***** The records
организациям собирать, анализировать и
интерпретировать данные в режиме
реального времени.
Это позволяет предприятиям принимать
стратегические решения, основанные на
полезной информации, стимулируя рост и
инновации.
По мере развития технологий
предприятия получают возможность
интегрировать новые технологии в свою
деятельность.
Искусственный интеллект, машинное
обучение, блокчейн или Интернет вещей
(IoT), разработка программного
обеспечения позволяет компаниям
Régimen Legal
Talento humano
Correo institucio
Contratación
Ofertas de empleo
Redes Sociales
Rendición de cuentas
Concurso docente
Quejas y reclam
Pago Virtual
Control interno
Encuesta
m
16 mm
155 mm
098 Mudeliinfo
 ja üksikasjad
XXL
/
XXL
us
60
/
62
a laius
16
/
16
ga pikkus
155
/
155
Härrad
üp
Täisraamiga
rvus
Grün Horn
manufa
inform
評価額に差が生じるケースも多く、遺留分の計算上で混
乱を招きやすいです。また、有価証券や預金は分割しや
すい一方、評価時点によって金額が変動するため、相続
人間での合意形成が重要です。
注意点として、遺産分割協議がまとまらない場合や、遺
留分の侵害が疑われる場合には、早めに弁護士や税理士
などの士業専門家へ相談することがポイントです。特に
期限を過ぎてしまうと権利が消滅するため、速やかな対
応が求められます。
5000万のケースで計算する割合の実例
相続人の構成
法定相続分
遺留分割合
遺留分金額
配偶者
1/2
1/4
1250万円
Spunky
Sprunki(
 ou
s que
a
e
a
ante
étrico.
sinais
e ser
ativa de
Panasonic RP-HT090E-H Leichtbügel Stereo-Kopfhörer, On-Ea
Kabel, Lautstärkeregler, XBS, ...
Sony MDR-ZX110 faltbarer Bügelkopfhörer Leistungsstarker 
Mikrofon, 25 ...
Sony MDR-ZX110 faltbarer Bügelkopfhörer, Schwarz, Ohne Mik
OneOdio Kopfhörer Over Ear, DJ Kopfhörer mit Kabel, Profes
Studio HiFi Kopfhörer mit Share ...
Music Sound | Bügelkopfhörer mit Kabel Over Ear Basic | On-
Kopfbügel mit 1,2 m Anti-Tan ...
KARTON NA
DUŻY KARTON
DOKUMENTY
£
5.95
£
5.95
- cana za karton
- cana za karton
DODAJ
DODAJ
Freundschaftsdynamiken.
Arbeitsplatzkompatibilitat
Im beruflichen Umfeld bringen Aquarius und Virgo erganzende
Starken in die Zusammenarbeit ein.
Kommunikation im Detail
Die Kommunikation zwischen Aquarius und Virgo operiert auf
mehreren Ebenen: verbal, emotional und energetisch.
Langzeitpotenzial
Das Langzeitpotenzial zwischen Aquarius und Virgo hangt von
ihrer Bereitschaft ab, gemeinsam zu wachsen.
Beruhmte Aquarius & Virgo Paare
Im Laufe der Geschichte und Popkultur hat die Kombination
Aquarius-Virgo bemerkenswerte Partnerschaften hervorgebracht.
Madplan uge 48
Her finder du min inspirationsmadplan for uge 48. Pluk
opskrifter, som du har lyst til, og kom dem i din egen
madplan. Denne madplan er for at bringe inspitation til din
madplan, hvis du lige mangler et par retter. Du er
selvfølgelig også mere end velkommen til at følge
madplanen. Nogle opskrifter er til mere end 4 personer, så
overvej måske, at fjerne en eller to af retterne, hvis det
**********
▶ [Description of the task]
Rewrite the material above, changing every "Sony" to "Philips" and leaving everything else as it is.

▶ [Answer]
организациям собирать, анализировать и
интерпретировать данные в режиме
реального времени.
Это позволяет предприятиям принимать
стратегические решения, основанные на
полезной информации, стимулируя рост и
инновации.
По мере развития технологий
предприятия получают возможность
интегрировать новые технологии в свою
деятельность.
Искусственный интеллект, машинное
обучение, блокчейн или Интернет вещей
(IoT), разработка программного
обеспечения позволяет компаниям
Régimen Legal
Talento humano
Correo institucio
Contratación
Ofertas de empleo
Redes Sociales
Rendición de cuentas
Concurso docente
Quejas y reclam
Pago Virtual
Control interno
Encuesta
m
16 mm
155 mm
098 Mudeliinfo
 ja üksikasjad
XXL
/
XXL
us
60
/
62
a laius
16
/
16
ga pikkus
155
/
155
Härrad
üp
Täisraamiga
rvus
Grün Horn
manufa
inform
評価額に差が生じるケースも多く、遺留分の計算上で混
乱を招きやすいです。また、有価証券や預金は分割しや
すい一方、評価時点によって金額が変動するため、相続
人間での合意形成が重要です。
注意点として、遺産分割協議がまとまらない場合や、遺
留分の侵害が疑われる場合には、早めに弁護士や税理士
などの士業専門家へ相談することがポイントです。特に
期限を過ぎてしまうと権利が消滅するため、速やかな対
応が求められます。
5000万のケースで計算する割合の実例
相続人の構成
法定相続分
遺留分割合
遺留分金額
配偶者
1/2
1/4
1250万円
Spunky
Sprunki(
 ou
s que
a
e
a
ante
étrico.
sinais
e ser
ativa de
Panasonic RP-HT090E-H Leichtbügel Stereo-Kopfhörer, On-Ea
Kabel, Lautstärkeregler, XBS, ...
Philips MDR-ZX110 faltbarer Bügelkopfhörer Leistungsstarker 
Mikrofon, 25 ...
Philips MDR-ZX110 faltbarer Bügelkopfhörer, Schwarz, Ohne Mik
OneOdio Kopfhörer Over Ear, DJ Kopfhörer mit Kabel, Profes
Studio HiFi Kopfhörer mit Share ...
Music Sound | Bügelkopfhörer mit Kabel Over Ear Basic | On-
Kopfbügel mit 1,2 m Anti-Tan ...
KARTON NA
DUŻY KARTON
DOKUMENTY
£
5.95
£
5.95
- cana za karton
- cana za karton
DODAJ
DODAJ
Freundschaftsdynamiken.
Arbeitsplatzkompatibilitat
Im beruflichen Umfeld bringen Aquarius und Virgo erganzende
Starken in die Zusammenarbeit ein.
Kommunikation im Detail
Die Kommunikation zwischen Aquarius und Virgo operiert auf
mehreren Ebenen: verbal, emotional und energetisch.
Langzeitpotenzial
Das Langzeitpotenzial zwischen Aquarius und Virgo hangt von
ihrer Bereitschaft ab, gemeinsam zu wachsen.
Beruhmte Aquarius & Virgo Paare
Im Laufe der Geschichte und Popkultur hat die Kombination
Aquarius-Virgo bemerkenswerte Partnerschaften hervorgebracht.
Madplan uge 48
Her finder du min inspirationsmadplan for uge 48. Pluk
opskrifter, som du har lyst til, og kom dem i din egen
madplan. Denne madplan er for at bringe inspitation til din
madplan, hvis du lige mangler et par retter. Du er
selvfølgelig også mere end velkommen til at følge
madplanen. Nogle opskrifter er til mere end 4 personer, så
overvej måske, at fjerne en eller to af retterne, hvis det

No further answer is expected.